The Agosus were one of the first families to do POH at Yorkminster, working with caseworker William Jin.
“I met William and he was very good, always sending me links and information, discussing things with me, following up and updating me,” Agosu says. “I was happy having somebody else thinking for me and about me; I wasn’t thinking alone.”
Agosu’s primary goal involved finding new accommodation. “Her apartment was in need of repair and she was not getting support from the landlord,” Colley explains.
“This was something that my husband used to handle at home,” Agosu says. “So it was a big relief to have a counsellor guide me and help me make a decision.”
Her second goal was to go back to school and complete a personal support worker program so she could get a better job and earn more income for her family. However, because she was working part time—at a shelter downtown, as well as driving for Uber—Agosu feared that she wouldn’t be able to fit school into her schedule.
“But William encouraged me to talk to my supervisor and they gave me a more flexible schedule and I was able to go to school,” she notes. “I started having hope again.

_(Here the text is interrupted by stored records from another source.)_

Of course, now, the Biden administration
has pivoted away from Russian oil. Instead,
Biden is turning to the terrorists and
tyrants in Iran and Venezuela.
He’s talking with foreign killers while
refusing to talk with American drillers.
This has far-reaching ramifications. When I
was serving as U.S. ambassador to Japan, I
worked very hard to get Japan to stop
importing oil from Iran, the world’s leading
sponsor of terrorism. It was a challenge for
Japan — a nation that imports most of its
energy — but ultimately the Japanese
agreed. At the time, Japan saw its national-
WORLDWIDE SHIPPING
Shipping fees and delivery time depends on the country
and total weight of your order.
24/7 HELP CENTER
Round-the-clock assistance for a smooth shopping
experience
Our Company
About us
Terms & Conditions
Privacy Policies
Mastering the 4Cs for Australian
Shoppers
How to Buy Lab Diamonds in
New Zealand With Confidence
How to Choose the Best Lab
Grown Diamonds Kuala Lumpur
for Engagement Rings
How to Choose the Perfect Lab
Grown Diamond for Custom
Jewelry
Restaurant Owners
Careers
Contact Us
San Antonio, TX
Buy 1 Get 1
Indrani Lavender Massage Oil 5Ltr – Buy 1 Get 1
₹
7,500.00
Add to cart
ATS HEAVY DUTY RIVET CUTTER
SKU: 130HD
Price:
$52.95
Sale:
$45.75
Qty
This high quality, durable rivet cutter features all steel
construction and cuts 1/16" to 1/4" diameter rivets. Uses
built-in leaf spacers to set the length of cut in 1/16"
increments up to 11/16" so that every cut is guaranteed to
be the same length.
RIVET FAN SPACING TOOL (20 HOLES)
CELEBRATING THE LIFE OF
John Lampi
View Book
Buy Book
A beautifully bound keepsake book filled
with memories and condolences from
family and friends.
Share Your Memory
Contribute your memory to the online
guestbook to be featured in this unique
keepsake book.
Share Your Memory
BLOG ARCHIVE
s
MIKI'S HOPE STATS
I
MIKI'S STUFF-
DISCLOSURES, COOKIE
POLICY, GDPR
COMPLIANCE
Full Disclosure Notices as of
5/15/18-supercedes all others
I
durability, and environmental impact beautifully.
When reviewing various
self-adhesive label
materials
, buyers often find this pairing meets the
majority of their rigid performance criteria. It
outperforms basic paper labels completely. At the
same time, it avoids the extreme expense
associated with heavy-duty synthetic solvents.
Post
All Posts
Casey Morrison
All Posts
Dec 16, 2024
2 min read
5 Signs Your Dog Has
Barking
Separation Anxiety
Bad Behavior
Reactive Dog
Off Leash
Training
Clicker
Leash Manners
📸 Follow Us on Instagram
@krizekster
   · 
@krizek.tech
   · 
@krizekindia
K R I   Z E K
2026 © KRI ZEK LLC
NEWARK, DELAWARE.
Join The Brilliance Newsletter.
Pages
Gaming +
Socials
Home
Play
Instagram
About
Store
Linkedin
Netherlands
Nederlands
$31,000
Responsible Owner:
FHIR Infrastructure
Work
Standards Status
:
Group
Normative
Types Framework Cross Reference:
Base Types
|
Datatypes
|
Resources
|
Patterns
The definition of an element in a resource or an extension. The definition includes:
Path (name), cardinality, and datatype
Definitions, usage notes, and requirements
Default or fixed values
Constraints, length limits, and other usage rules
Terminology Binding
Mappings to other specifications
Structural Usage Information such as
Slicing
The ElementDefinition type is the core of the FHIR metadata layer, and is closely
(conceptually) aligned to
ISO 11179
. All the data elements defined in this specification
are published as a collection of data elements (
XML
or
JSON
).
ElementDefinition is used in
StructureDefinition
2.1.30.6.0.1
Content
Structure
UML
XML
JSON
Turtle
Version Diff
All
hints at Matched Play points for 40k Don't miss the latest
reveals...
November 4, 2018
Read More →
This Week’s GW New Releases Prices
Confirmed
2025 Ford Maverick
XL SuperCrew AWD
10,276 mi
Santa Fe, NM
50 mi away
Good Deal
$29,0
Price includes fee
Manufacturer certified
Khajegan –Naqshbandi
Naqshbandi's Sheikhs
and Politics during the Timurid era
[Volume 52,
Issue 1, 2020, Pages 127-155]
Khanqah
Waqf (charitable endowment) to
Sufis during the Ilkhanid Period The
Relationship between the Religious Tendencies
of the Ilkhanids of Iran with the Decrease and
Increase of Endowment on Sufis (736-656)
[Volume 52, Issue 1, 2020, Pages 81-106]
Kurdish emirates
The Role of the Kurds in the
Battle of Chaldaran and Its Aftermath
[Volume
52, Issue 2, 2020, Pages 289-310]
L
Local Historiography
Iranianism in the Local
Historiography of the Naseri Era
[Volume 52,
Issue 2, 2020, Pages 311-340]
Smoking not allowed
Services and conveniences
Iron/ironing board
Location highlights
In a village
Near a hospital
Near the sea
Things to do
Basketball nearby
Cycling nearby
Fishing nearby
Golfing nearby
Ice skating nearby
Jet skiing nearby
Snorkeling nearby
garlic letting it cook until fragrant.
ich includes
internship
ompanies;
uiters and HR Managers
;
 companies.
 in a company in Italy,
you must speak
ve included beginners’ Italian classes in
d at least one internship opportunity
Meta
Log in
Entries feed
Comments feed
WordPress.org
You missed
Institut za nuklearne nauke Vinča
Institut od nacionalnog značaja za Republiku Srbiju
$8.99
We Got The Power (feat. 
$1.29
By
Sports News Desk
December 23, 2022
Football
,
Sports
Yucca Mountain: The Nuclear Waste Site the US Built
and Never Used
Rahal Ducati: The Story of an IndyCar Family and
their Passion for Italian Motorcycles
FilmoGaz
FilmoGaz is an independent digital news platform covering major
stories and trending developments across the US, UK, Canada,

William showed me that I can do some things myself.”
Agosu graduated from the program in January.
Ready to Help
With her practical needs taken care of, Agosu’s third goal concerned her spiritual life.
“I was sad, finding myself in a situation that was not fair,” she remembers. “I was beginning to question a lot of things.”
With support from the Yorkminster community and corps officer, Major Pauline Gruer-Caulfield, the despair that nearly overwhelmed Agosu began to disappear.
“Here, I’m able to be myself—I’m natural and real,” she says. “The love and the warmth I’ve felt here is something different from where I’m coming from. At The Salvation Army, you see the expression of what Jesus would have done.”
As time went on, Agosu’s faith was renewed. “I don’t have a lot of things here in Canada, but I have other things I can be grateful for,” she says. “I started to remember what God has done before and this gave me confidence that he’s able to do more than that again.”
"At The Salvation Army, you see the expression of what Jesus would have done.”
Since they started attending Yorkminster, Agosu’s children have joined the band, singing company and timbrel brigade, and her oldest daughter helps with Sunday school, while Agosu has joined a small group. One of her sons was enrolled as a junior soldier last year, and Agosu and two of her daughters have completed senior soldier preparation classes.
Watching three of her children participate in the corps’ Christmas pageant last year was particularly special for Agosu. “She was excited that her 12-year-old son had a speaking role in the play because she said he’d been so shy,” remembers Colley. “She was so proud to see him up there performing and reciting his lines, she recorded a video to send back to her husband.”
For Agosu, what makes the Army unique compared to other churches she has been to is the love that she and her children have experienced.
“I cannot express how much I appreciate it,” she says. “It’s easy for me to tell my friends, ‘Come and try The Salvation Army.’ They don’t want to know if you’re black or white, they don’t want to know about your background; they are here and ready to help.”